1) Bank small and local: Consider moving funds to a local credit union or savings bank that typically offer higher interest rates and more favorable banking terms. The truth is that the large, multi-national banks have little concern or need for your business. Local banks and credit unions are very invested in their community, which usually means more money for you.


2) Money market: All financial institutions should have at least one personal money market account option that pays a higher interest rate than a savings account in exchange for a few operating restrictions, like monthly transfer limits. If your savings account has little to no activity each year, why not switch to a money market and snatch that higher rate?

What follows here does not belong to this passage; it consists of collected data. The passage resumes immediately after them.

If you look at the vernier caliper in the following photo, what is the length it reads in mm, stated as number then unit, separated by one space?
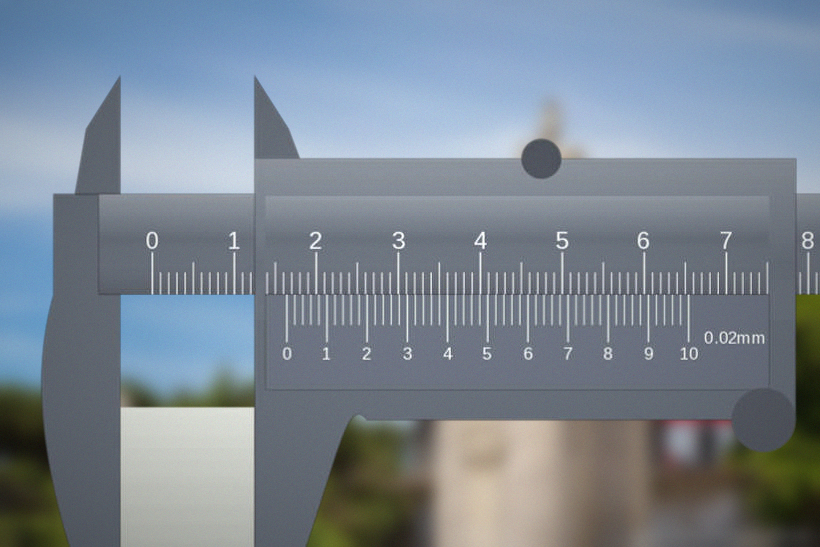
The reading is 16.4 mm
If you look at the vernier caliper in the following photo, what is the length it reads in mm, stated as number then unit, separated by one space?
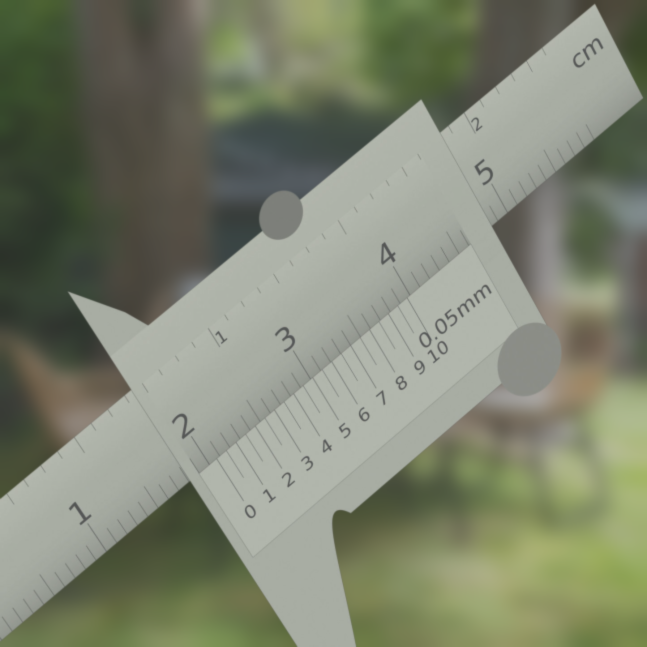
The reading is 20.7 mm
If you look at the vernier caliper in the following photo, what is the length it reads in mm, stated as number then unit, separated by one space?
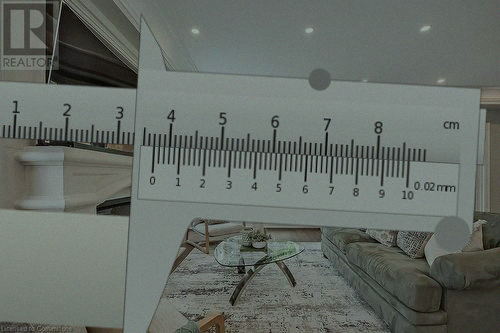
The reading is 37.0 mm
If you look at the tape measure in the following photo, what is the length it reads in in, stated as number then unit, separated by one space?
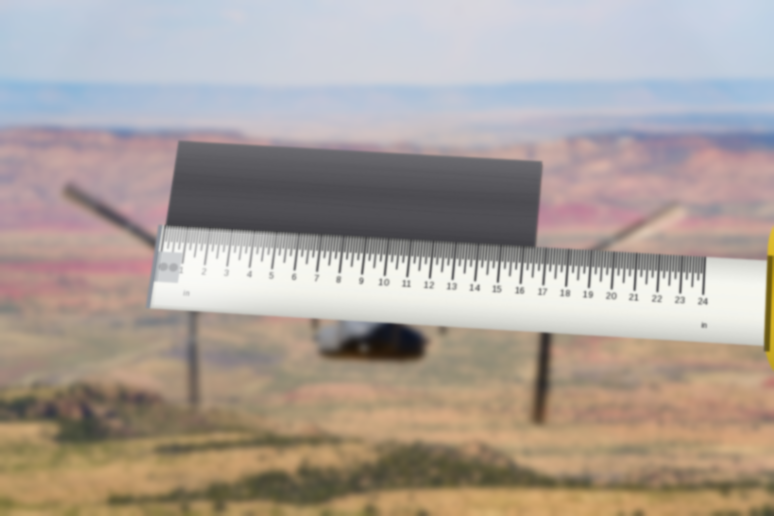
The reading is 16.5 in
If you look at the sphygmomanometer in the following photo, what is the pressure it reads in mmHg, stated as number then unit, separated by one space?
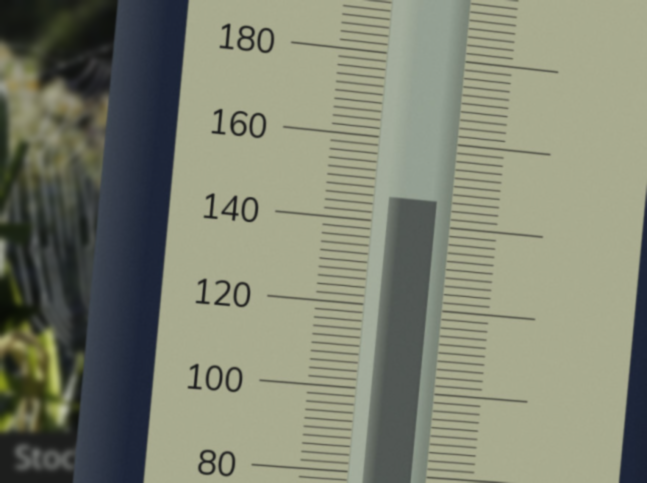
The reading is 146 mmHg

3) Certificates of Deposit (CD): If you have funds sitting in savings that you don’t plan to use for a while, consider moving a portion of those funds into a short-term CD account. CDs pay even higher interest rates than money market accounts, however the money invested cannot be withdrawn or transferred for a specified time period. That period can range from one month to several years. Generally, the longer the time period, the higher the interest rate.


4) Low-cost investments: Consider moving excess savings into a low-cost investment account, such as ones offered by Vanguard or Fidelity. This type of account can be invested in managed funds that pay dividends and/or interest. You will have to pay expenses to maintain the account, but in low-cost accounts, your earnings will be much higher.


Upgrading your basic savings account won’t win you the lottery, but every little bit helps. Give it a try!